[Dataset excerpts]
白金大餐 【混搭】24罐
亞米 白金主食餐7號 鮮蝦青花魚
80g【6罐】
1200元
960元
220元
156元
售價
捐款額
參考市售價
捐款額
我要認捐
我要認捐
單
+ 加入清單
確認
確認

Problem description:
Retype the entries exactly, please. Leave no line out.

Expected output:
白金大餐 【混搭】24罐
亞米 白金主食餐7號 鮮蝦青花魚
80g【6罐】
1200元
960元
220元
156元
售價
捐款額
參考市售價
捐款額
我要認捐
我要認捐
單
+ 加入清單
確認
確認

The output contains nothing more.